Recently BusinessWeek published the 10 top things that keep business leaders awake at night. So naturally, I thought I would offer my view of the top solutions to these problems as they relate to The Logical Organization.
Top 8 Sleep-Killers
The top eight issues keeping business leaders awake at night include:
- “the constant pressure to meet and beat my quarterly targets” – since the outputs are very data driven, make more use of data to drive the inputs to meet these targets.
- “how to balance my work pressures with the needs of my family and my health?” – reduce the time spent managing and performing repetitive tasks that can be taken over by intelligence driven processes
“how can I recruit smarter, more productive people?” – even as a strong supporter of BI software I was unaware of how effective BI was in the area of recruitment until I spent some time investigating this further for my book. Even understanding how BI will transform businesses and how important change is as an everyday part of work recruiters can evaluate candidates for their willingness to collaborate, share ideas and let go of old concepts and assumptions and adopt more modern methods of logic driven decision making. As we go through this period of transition between Socratic right/wrong mentality to one of fluid thinking and multiple options of exploration, we find that not all people are willing or have personalities that are comfortable with releasing old styles of thinking, decision making and management and not adaptable to constant change. - “I’m losing good people. How can I keep them from leaving?” – The power of BSC type strategic methodologies and personal productivity dashboards cannot be underestimated in the value of helping each individual understand the value they contribute to the overall organizational goals and in self managing their performance and decisions on a day to day basis.
- “I need to develop a lot more leaders in our enterprise” – Leaders today need to be more coaches than managers, but the overwhelming amount of information needed to complete every task prevents many from implementing productivity and development programs. By releasing much of this load to BI tools and combining insight driven decision making into more innovative channels, teams feel more empowered and naturally more motivated.

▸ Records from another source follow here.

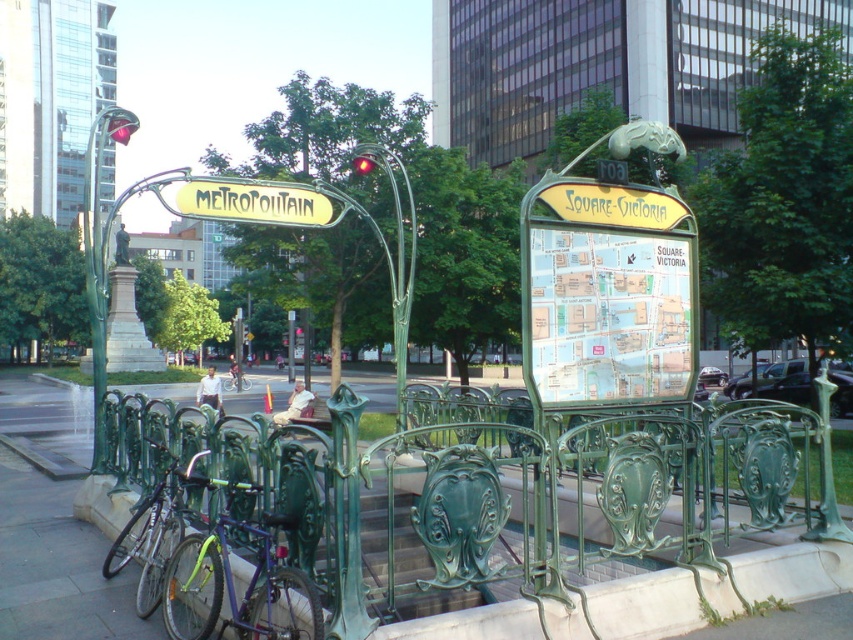
Question: Is yellow metallic signboard at center positioned at the back of green matte bicycle at center?

Choices:
 (A) yes
 (B) no

Answer: (B)

Question: Which of these objects is positioned farthest from the green wrought iron fence at center?

Choices:
 (A) green matte bicycle at center
 (B) purple matte bicycle at center

Answer: (A)

Question: Which of the following is the closest to the observer?

Choices:
 (A) (109, 138)
 (B) (320, 608)
 (C) (682, 476)

Answer: (B)

Question: Does purple matte bicycle at center lie in front of green matte bicycle at lower left?

Choices:
 (A) no
 (B) yes

Answer: (B)

Question: Does purple matte bicycle at center have a greater width compared to yellow metallic signboard at center?

Choices:
 (A) no
 (B) yes

Answer: (A)

Question: Which point is farther to the camera?

Choices:
 (A) (207, 179)
 (B) (161, 524)
 (C) (115, 108)
 (D) (241, 385)

Answer: (D)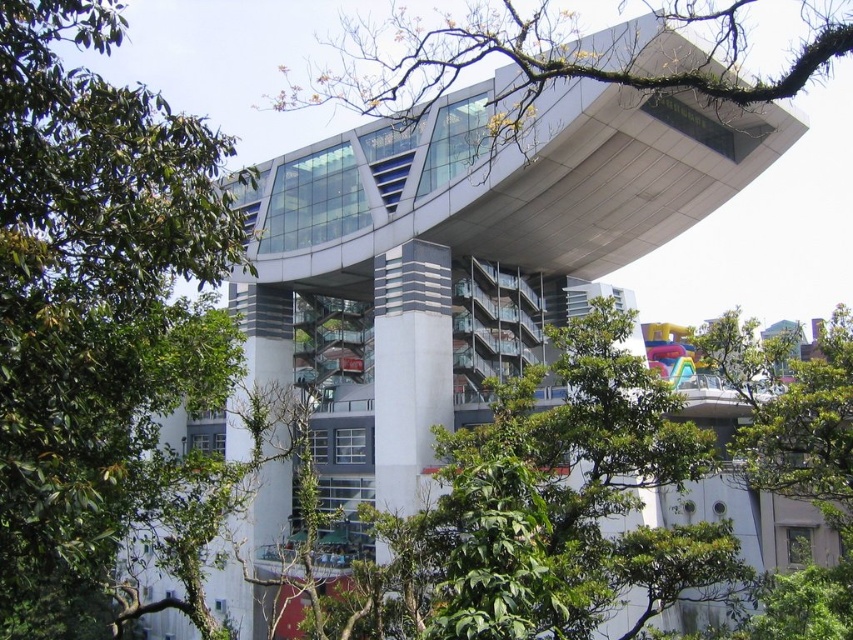
Question: Is green leafy tree at upper left bigger than green leafy branch at upper center?

Choices:
 (A) no
 (B) yes

Answer: (A)

Question: Among these points, which one is farthest from the camera?

Choices:
 (A) (241, 244)
 (B) (521, 120)

Answer: (B)

Question: Is green leafy tree at upper left thinner than green leafy branch at upper center?

Choices:
 (A) yes
 (B) no

Answer: (A)

Question: Can you confirm if green leafy tree at upper left is smaller than green leafy branch at upper center?

Choices:
 (A) no
 (B) yes

Answer: (B)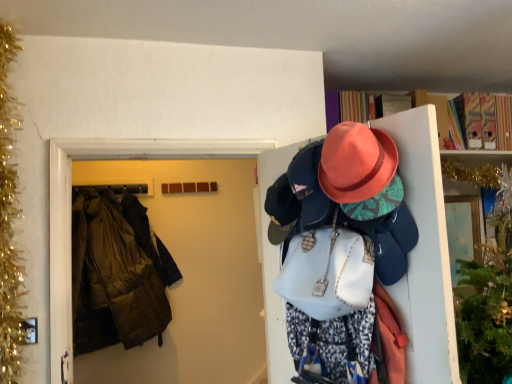
Question: Is the depth of matte pink hat at upper right less than that of gold tinsel garland at left?

Choices:
 (A) no
 (B) yes

Answer: (B)

Question: Does matte pink hat at upper right have a lesser height compared to gold tinsel garland at left?

Choices:
 (A) yes
 (B) no

Answer: (A)

Question: Can you confirm if matte pink hat at upper right is positioned to the left of gold tinsel garland at left?

Choices:
 (A) no
 (B) yes

Answer: (A)

Question: Can you confirm if matte pink hat at upper right is smaller than gold tinsel garland at left?

Choices:
 (A) yes
 (B) no

Answer: (B)

Question: Is matte pink hat at upper right taller than gold tinsel garland at left?

Choices:
 (A) no
 (B) yes

Answer: (A)

Question: In the image, is brown fabric coat at left on the left side or the right side of matte pink hat at upper right?

Choices:
 (A) left
 (B) right

Answer: (A)

Question: From a real-world perspective, relative to matte pink hat at upper right, is brown fabric coat at left vertically above or below?

Choices:
 (A) below
 (B) above

Answer: (B)

Question: Would you say brown fabric coat at left is inside or outside matte pink hat at upper right?

Choices:
 (A) inside
 (B) outside

Answer: (B)

Question: From the image's perspective, is brown fabric coat at left located above or below matte pink hat at upper right?

Choices:
 (A) above
 (B) below

Answer: (A)

Question: In the image, is dark brown leather jacket at left positioned in front of or behind matte pink hat at upper right?

Choices:
 (A) front
 (B) behind

Answer: (B)

Question: In terms of width, does dark brown leather jacket at left look wider or thinner when compared to matte pink hat at upper right?

Choices:
 (A) wide
 (B) thin

Answer: (B)

Question: Would you say dark brown leather jacket at left is to the left or to the right of matte pink hat at upper right in the picture?

Choices:
 (A) left
 (B) right

Answer: (A)

Question: Is dark brown leather jacket at left inside the boundaries of matte pink hat at upper right, or outside?

Choices:
 (A) inside
 (B) outside

Answer: (B)

Question: From their relative heights in the image, would you say matte pink hat at upper right is taller or shorter than dark brown leather jacket at left?

Choices:
 (A) short
 (B) tall

Answer: (B)

Question: Considering their positions, is matte pink hat at upper right located in front of or behind dark brown leather jacket at left?

Choices:
 (A) behind
 (B) front

Answer: (B)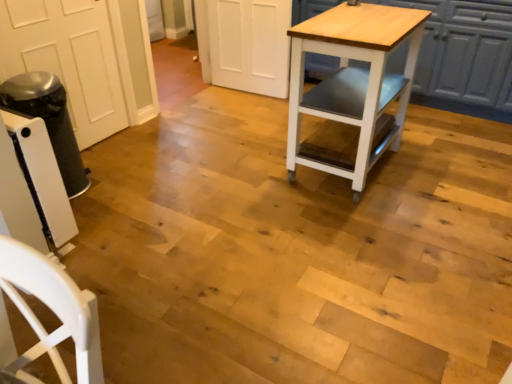
Question: Is light wood/matte table at center closer to camera compared to white wood cabinet at upper right?

Choices:
 (A) no
 (B) yes

Answer: (B)

Question: Could you tell me if light wood/matte table at center is facing white wood cabinet at upper right?

Choices:
 (A) yes
 (B) no

Answer: (B)

Question: Does light wood/matte table at center come behind white wood cabinet at upper right?

Choices:
 (A) yes
 (B) no

Answer: (B)

Question: Is light wood/matte table at center to the left of white wood cabinet at upper right from the viewer's perspective?

Choices:
 (A) no
 (B) yes

Answer: (B)

Question: Can you confirm if light wood/matte table at center is bigger than white wood cabinet at upper right?

Choices:
 (A) no
 (B) yes

Answer: (A)

Question: Is light wood/matte table at center far from white wood cabinet at upper right?

Choices:
 (A) no
 (B) yes

Answer: (A)

Question: Is white wood cabinet at upper right positioned with its back to light wood/matte table at center?

Choices:
 (A) yes
 (B) no

Answer: (B)

Question: Is white wood cabinet at upper right not inside light wood/matte table at center?

Choices:
 (A) yes
 (B) no

Answer: (A)

Question: From a real-world perspective, is white wood cabinet at upper right physically above light wood/matte table at center?

Choices:
 (A) yes
 (B) no

Answer: (B)

Question: Considering the relative sizes of white wood cabinet at upper right and light wood/matte table at center in the image provided, is white wood cabinet at upper right bigger than light wood/matte table at center?

Choices:
 (A) yes
 (B) no

Answer: (A)

Question: Is white wood cabinet at upper right facing towards light wood/matte table at center?

Choices:
 (A) no
 (B) yes

Answer: (B)

Question: Is white wood cabinet at upper right next to light wood/matte table at center?

Choices:
 (A) yes
 (B) no

Answer: (B)

Question: In terms of width, does light wood/matte table at center look wider or thinner when compared to white wood cabinet at upper right?

Choices:
 (A) thin
 (B) wide

Answer: (A)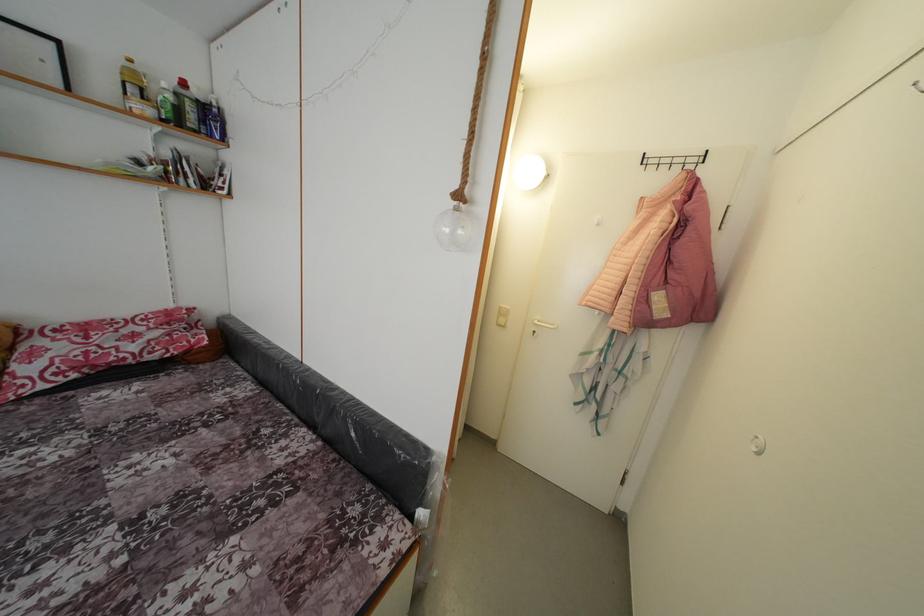
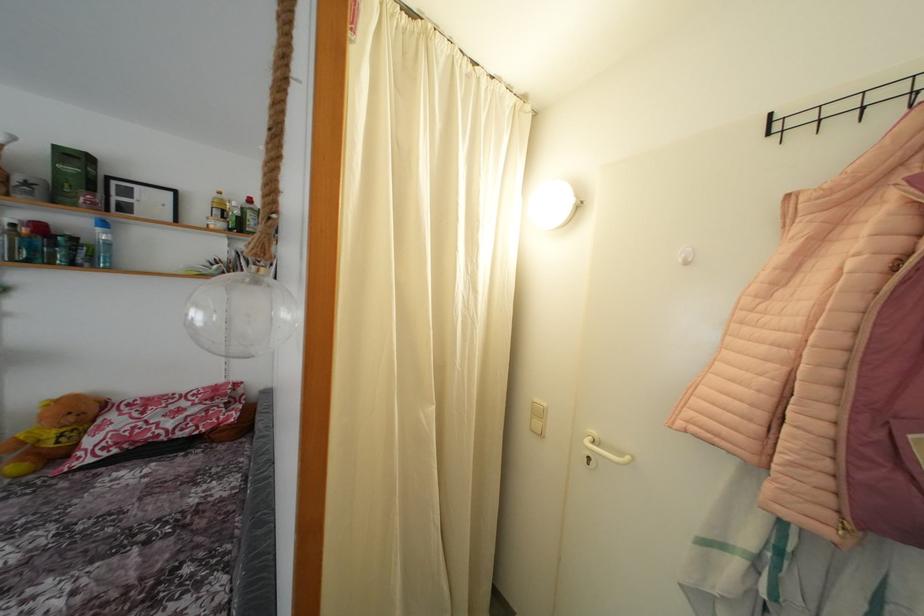
In the second image, find the point that corresponds to point (540, 338) in the first image.

(593, 464)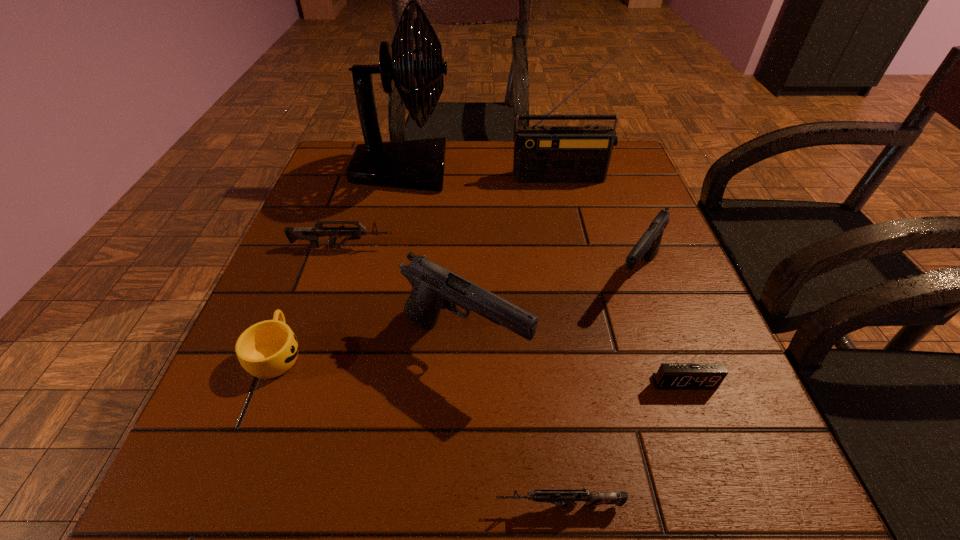
What are the coordinates of `the nearest object` in the screenshot? It's located at (567, 498).

At what (x,y) coordinates should I click in order to perform the action: click on the nearest gun. Please return your answer as a coordinate pair (x, y). The width and height of the screenshot is (960, 540). Looking at the image, I should click on (567, 498).

Locate an element on the screen. Image resolution: width=960 pixels, height=540 pixels. free space located in front of the fan to blow air is located at coordinates (511, 170).

Where is `free region located on the front-facing side of the radio receiver`? This screenshot has width=960, height=540. free region located on the front-facing side of the radio receiver is located at coordinates (576, 224).

This screenshot has height=540, width=960. I want to click on vacant point located at the muzzle of the left black gun, so click(663, 346).

In order to click on blank space located 0.360m at the muzzle of the fourth tallest object in this screenshot , I will do `click(725, 520)`.

This screenshot has width=960, height=540. I want to click on vacant region located aimed along the barrel of the leftmost gun, so click(x=451, y=246).

What are the coordinates of `vacant space located on the right of the beige cup` in the screenshot? It's located at (394, 353).

Find the location of a particular element. Image resolution: width=960 pixels, height=540 pixels. vacant space located on the front-facing side of the alarm clock is located at coordinates (700, 427).

Locate an element on the screen. free space located 0.300m aimed along the barrel of the smaller grey gun is located at coordinates (262, 505).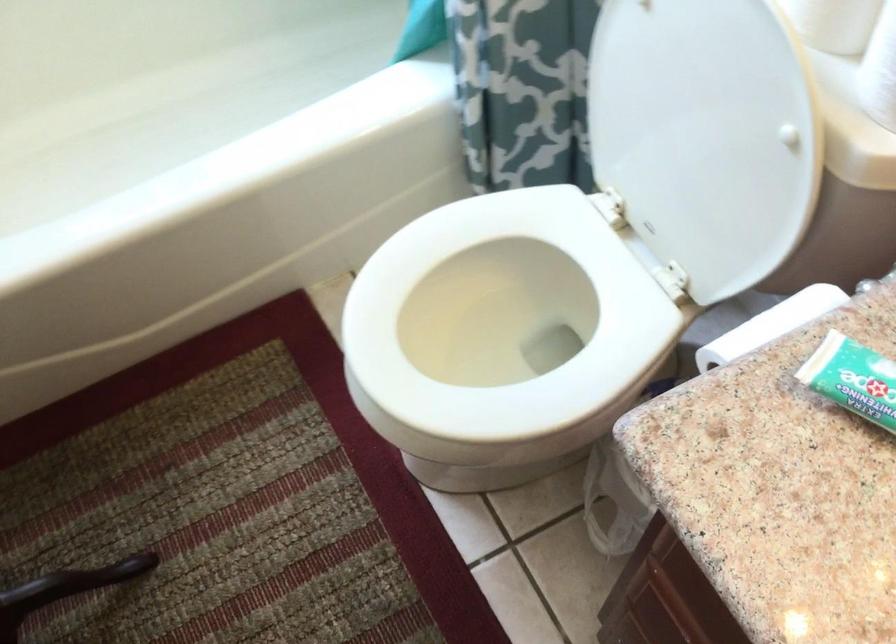
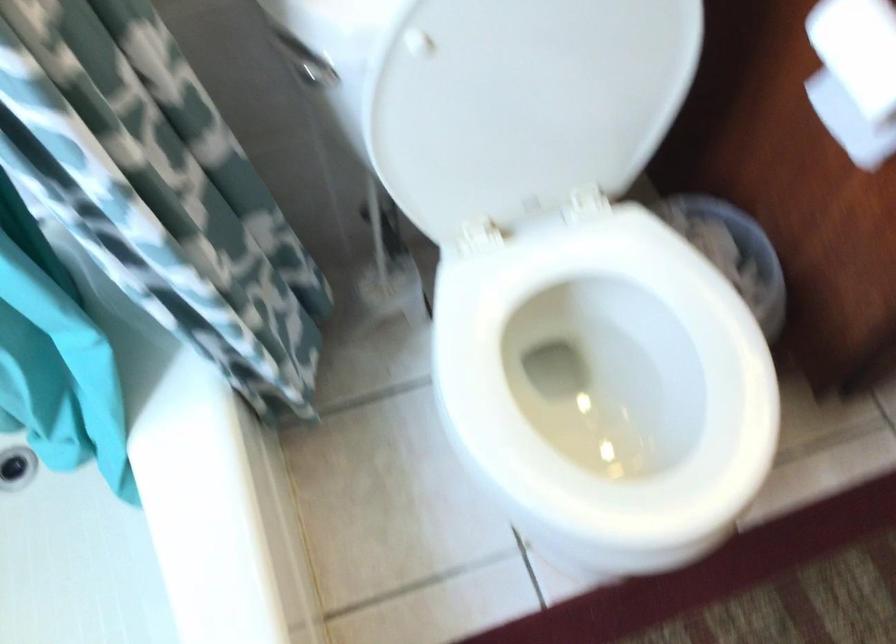
Find the pixel in the second image that matches point 752,335 in the first image.

(855, 76)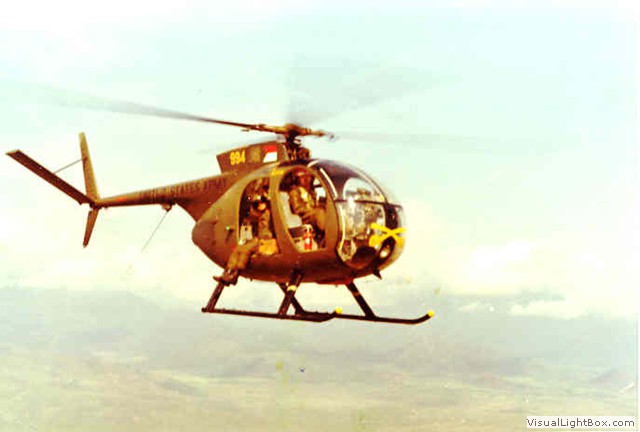
What are the coordinates of `window` in the screenshot? It's located at (361, 187), (388, 240).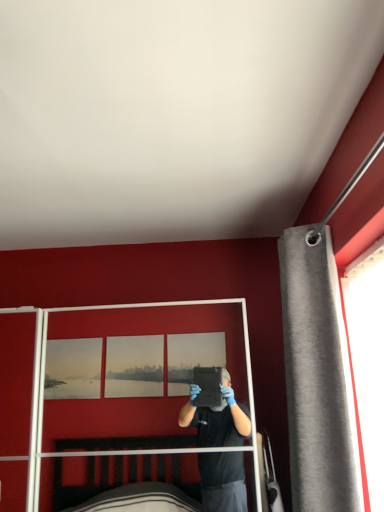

- “to better manage a much more competitive culture” – it is predicted that the capability of artificial intelligence will surpass that of human intelligence within the next 20 to 30 years. Those companies which do not start the transition to leverage this capability through the adopting of BI tools will not only struggle to keep pace with competitors who do, but fail to deliver insightful products and services to retain their existing customers.
- “we need to find a more effective communications strategy” – communication is wasted if it does not effectively transfer valuable information. The degree to which the information is valuable is determined by its relevance, accuracy and timeliness. BI tools are effective in all these three domains and the collaboration tools inherent in BI solutions ensure that information is not silo’ed or hoarded.
- “our metrics are not up to scratch. How to better analyse sales and KPIs” – strategy is too often poorly implemented and/or devolved throughout the organization. By integrating Balanced Scorecard and BI KPI’s are easier to detect and more appropriate to measuring the businesses performance in reaching its goals. I often find that businesses have implemented sound KPI measuring mechanisms but they are either measuring the wrong things or too many things. BSC + BI help businesses avoid both of these mistakes
“I worry about whether our security is OK” – most large corporates have sound security policies. For those small businesses, the benefits of SaaS BI, CRM and other business software ensures that data is more secure than most previously experienced. - “how to ensure the survival and succession of my business” – when we look back at why only 18 of the Fortune 500 companies in 1974 still survive today, the underlying reason has been failure to change the way the business operates to keep up with changes in the business and consumer environments. The lack of flexibility through rigid ego-driven hierarchies, lack of information and poor collaboration has been the demise of many previous great companies. When BI is fully integrated into the operating environment, the infrastructure almost self evolves as new data-driven insight highlights new opportunities – new decisions to be made – new processes to implement and new relationships to form.